José Sarney

Em campanha


Quando fui governador, Jânio Quadros esteve no Maranhão na campanha eleitoral para a sua eleição à Presidência da República. Fizemos um programa de visitas a quatro cidades: Coroatá, Pedreiras, Caxias e Timon.

Quando fomos pegar o avião que nos levaria ao interior — era um Cessna 170, um dos três primeiros aviões que, fretados, faziam viagens para o interior do Maranhão —, o Jânio, ao olhar o avião aproximar-se, vendo que era um aparelho muito antigo, cujo aspecto não inspirava qualquer sentimento de segurança, aproximou-se de mim e disse:

— Sarney, é nesse avião que vamos? Você quer um presidente vivo ou um candidato morto?
E afirmou em seguida:

— Nesse avião eu não entro!

Eu fiquei meio sem graça e respondi:

— Governador, o senhor, em São Paulo, tem bons aviões, novos e de último modelo. Mas o senhor é candidato a presidente do Brasil todo. Aqui, nesse avião, viajo com minha mulher e meus filhos. Jamais iria expor o senhor a qualquer temeridade, tenho certeza de sua absoluta segurança.

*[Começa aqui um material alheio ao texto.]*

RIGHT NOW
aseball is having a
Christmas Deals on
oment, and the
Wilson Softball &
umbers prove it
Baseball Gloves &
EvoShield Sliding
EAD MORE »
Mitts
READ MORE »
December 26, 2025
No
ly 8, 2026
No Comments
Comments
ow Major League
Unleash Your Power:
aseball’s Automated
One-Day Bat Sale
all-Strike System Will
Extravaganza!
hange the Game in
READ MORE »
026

Falei isso com certo tom de irritação e concluí:

— Mas, já que o senhor não quer ir, nós não vamos.

Ele, então, virou-se para mim e disse (ele gostava de falar dessa maneira quando queria agradar a alguém):
— Sarney, meu bem, você sabe que eu vou, por que fica zangado assim?
Então, entramos no avião, mas ele não deu uma palavra, nem comigo, nem com ninguém.
O avião comportava quatro pessoas: eu, Jânio, o piloto e Millet, presidente das Oposições Coligadas, que apoiavam o Jânio.

Ficou tenso durante todo o nosso voo, olhando para baixo, os olhos fixos no chão — que estava perto, porque esses aviões pequenos voavam mais próximos do solo.

Quando chegou a hora de pousar em Coroatá vimos que o campo de pouso, como todos os campos da época, era muito pequeno e gramado. Lembrava um campo de futebol. Aí eu realmente passei a ficar preocupado e pensei: “E se acontece alguma coisa com esse avião e o Jânio? Realmente, estou cometendo uma temeridade.”

Pousamos, e uma multidão imensa, gritando, com vassouras na mão — que era o símbolo do lema do Jânio, do “Varre-varre, vassourinha!” —, cercou o avião.

Para descer, tivemos uma dificuldade muito grande, porque havia uma desorganização extraordinária, sem nenhuma preocupação com a segurança. A única coisa que estava pronta para sair era o cortejo, que ia desfilar pela cidade até a casa do prefeito e, de lá, aguardar a hora do comício, à noite.
Quando viu a multidão, Jânio transformou-se: era só sorrisos! Quando ele olhou o povo e começou a receber as manifestações de entusiasmo, era outro homem: abriu o rosto, começou a sorrir e dizer, repetindo:

— Que gente boa e animada! Que gente boa!

Ao chegarmos à casa do prefeito, ele foi para o quarto que lhe havia sido designado, trancou-se, chamou o João Brás, o mordomo que o acompanhava nas viagens, e pediu-lhe, discretamente, uma garrafa de uísque — que foi encontrada vazia pelas pessoas que entraram no quarto depois que ele saiu da casa, na hora do comício.

O certo é que nenhum orador ouvi ou conheci que tivesse uma técnica de levantar massas e despertar entusiasmo maior do que a do Jânio Quadros. Não sei se era milagre da bebida ou puro talento de orador popular!